I said a few entries back that the cinema-going choice was to see "Headhunters" or the above film; the slick Norwegian contender won the day, but as suspected I have now caught up with "Cabin" which seems to have horror buffs (and I must count myself among them) wetting their pants with joy. The movie was actually made in 2009 as a collaboration between Joss Whedon (with his "Buffy", "Angel", and "Firefly"cult following) and his writing partner Drew Goddard (best known for "Cloverfield" which I must confess left me cold). It then sat on a shelf while MGM went into meltdown, until Lionsgate rescued it for a festival premiere at the end of 2011.  Now that it has finally had its widespread release, it had the fans chomping at the bit in anticipation and is being hyped as the ultimate horror experience.

Well, not quite!  Co-written by the pair, produced by Whedon, and directed by Goddard, they themselves have described the film as their 'loving hate letter' to horror movies.  Despite an unusual beginning which introduces jobsworths Richard Jenkins and Bradley Whitford in their high-tech laboratory jokily overseeing some technological experiments, the film soon morphs into stereotypical horror film territory and we temporarily forget these two boffins.  We are introduced to the five college students who might have migrated from any number of horror genre films into this movie -- the slightly promiscuous co-ed (the whore), the jock, the student, the joker, and the good-girl (the virgin) -- although none of them completely fit into the category into which they've been slotted, and guess what?, they are off to the proverbial cabin in the woods for a weekend of fun and games.  We even have them encountering the standard red-neck gas station attendant en route who prophesises their doom. All of the cliches seem to be in place right through to a game of 'truth or dare' leading the friends into the cabin's spooky cellar.  However, all of a sudden we are back in Jenkins' and Whitford's gleaming lab, with their co-workers betting on which monsters might appear, and we know that we are in the middle of a different sort of horror experience.

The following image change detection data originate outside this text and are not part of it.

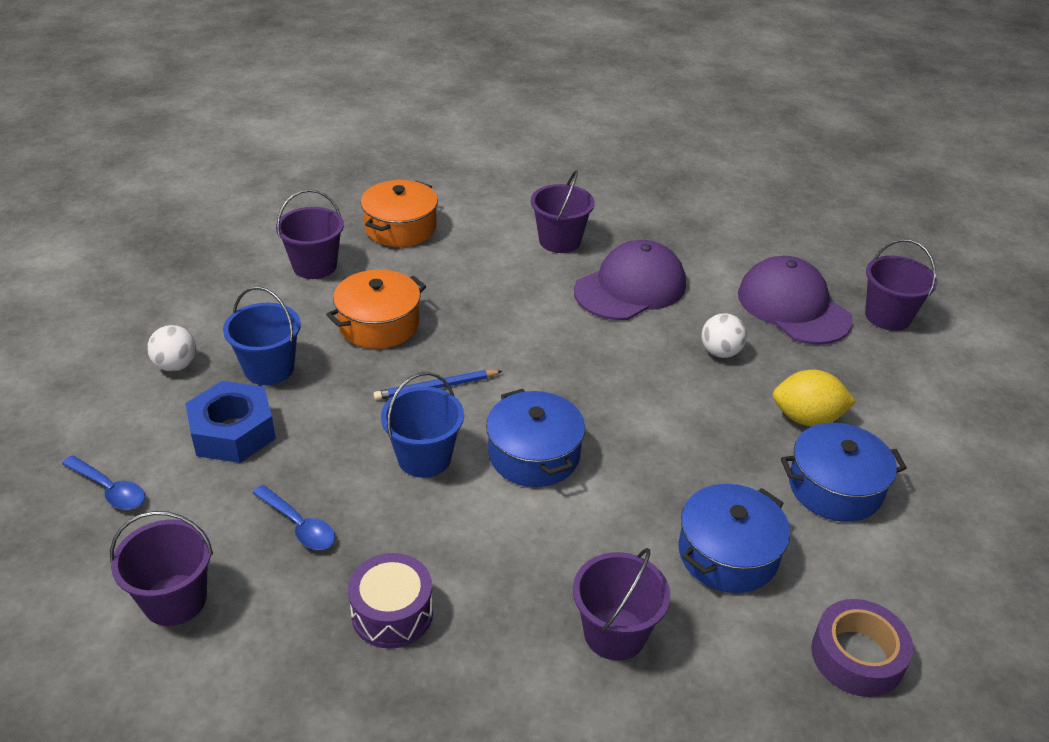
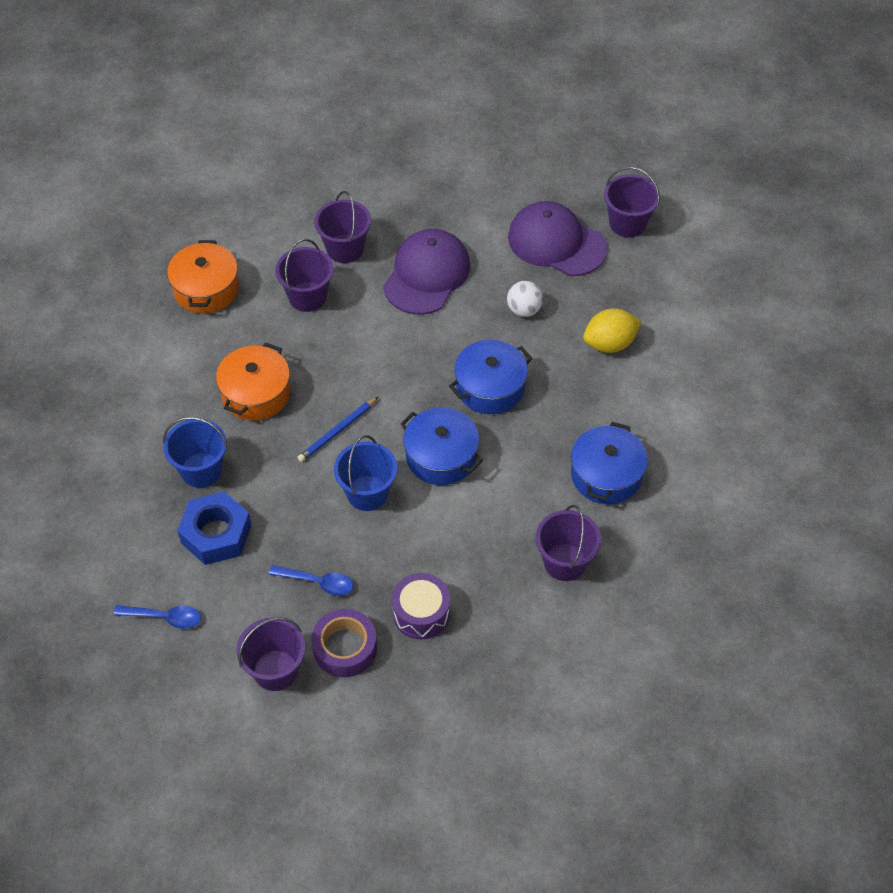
camera: 25 degrees left, 15 degrees up
white ball [147,325,196,372] -> none
purple bucket [276,189,344,279] -> purple bucket moved to [275,239,334,312]
blue pot [781,423,907,522] -> blue pot moved to [449,340,533,414]
purple tape [811,599,913,697] -> purple tape moved to [311,609,377,677]

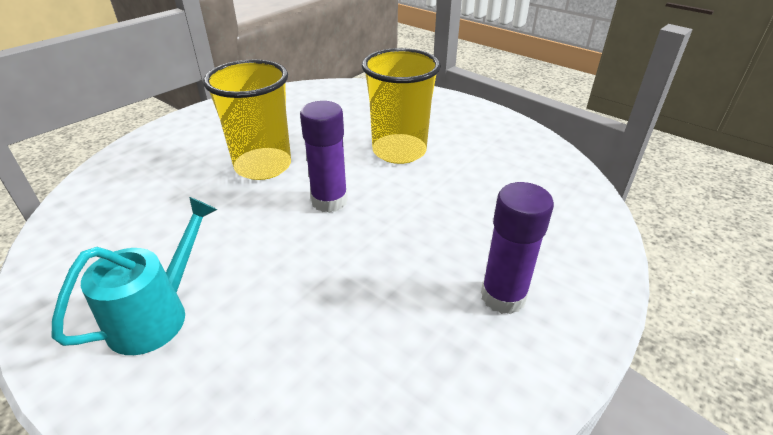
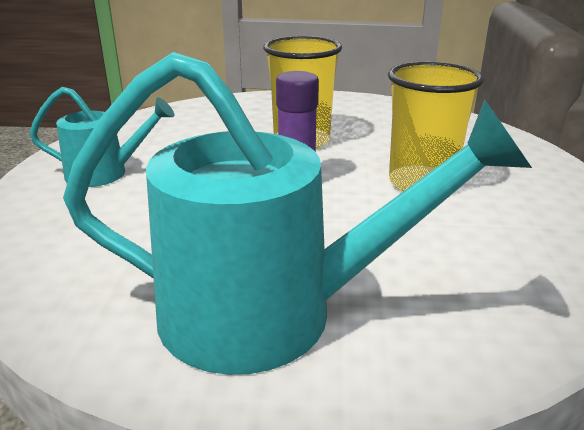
camera: 55 degrees right, 10 degrees down
purple glue stick [481,182,554,314] -> turquoise watering can [63,52,532,375]

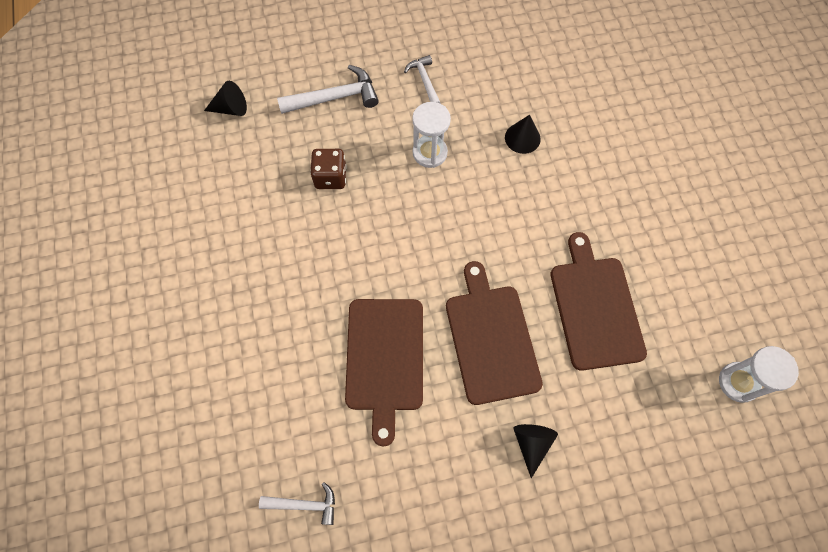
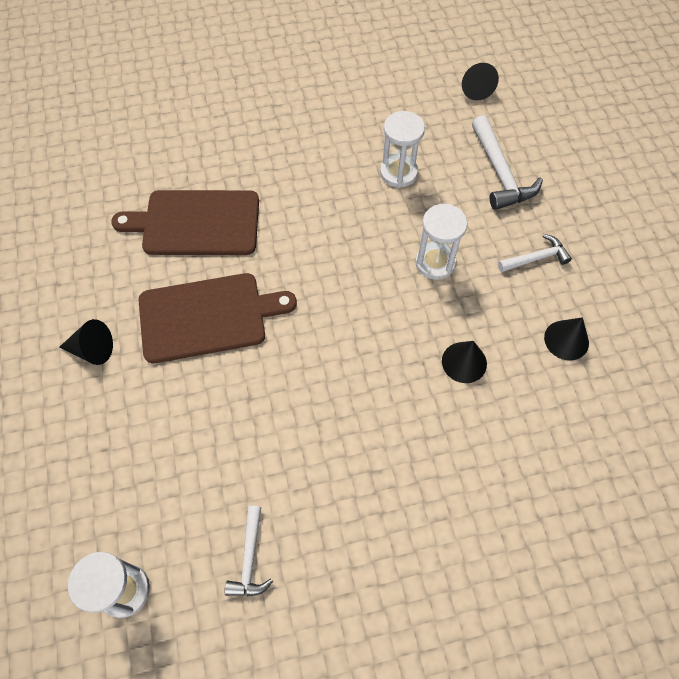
camera: 90 degrees right, 5 degrees down
white hammer [259,482,335,525] -> white hammer moved to [225,506,273,596]
brown dice [310,149,347,189] -> white hourglass [380,111,425,188]
brown cutting board [551,232,647,371] -> none
none -> black cone [544,317,589,360]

Whedon and Goddard are out to play havoc with pulp horror conventions turning expectations on their heads and throwing in just about everything but the proverbial kitchen sink, leaving the viewer with the sort of overkill that can only be reconciled by the totally unexpected denouement. Reviewers have been careful about not letting spoilers mar new viewers potential enjoyment of this confection and I, of course, must do the same, since the finale when it comes is nearly, if not entirely, out of left field. The film's creators are having fun at our willing expense and have given us a thoroughly entertaining movie, as long as we have remembered to park all logic and rational expectations at the door.  References are made to numerous other films from the genre, and at times it feels as if one is sitting some sort of college entrance exam on horror history. This of course makes the film fun, if not particularly consistently great film-making.  It is largely a mixture of self-aware laughter cushioned by oh-my-god goofiness, the only scary part being not knowing what to expect before the you-must-be-kidding ending.

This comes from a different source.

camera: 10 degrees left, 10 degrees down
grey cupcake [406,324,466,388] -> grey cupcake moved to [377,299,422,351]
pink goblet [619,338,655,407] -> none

Apart from a star cameo appearance towards the end (which I won't spoil), the cast are a pretty mixed bunch.  Jenkins and Whitford, as puppet-masters going through their usual boring paces, make the film continuously watchable as a kind of ghoulish Greek chorus, watching gleefully as all possible horror antagonists are unleashed.  Others in the cast will be immediately recognised by Whedon groupies, but only Chris Hemsworth, by his subsequent Thor incarnation, is now well known. However both Kristen Connolly as the spunky (maybe) heroine and Fran Kranz as the stoner fighting zombies with his bong deserve special mention.

This film's eventual release coincides with Whedon's personal journey into the stratosphere with his new Avengers movie, but he has not let down his acolytes in the process.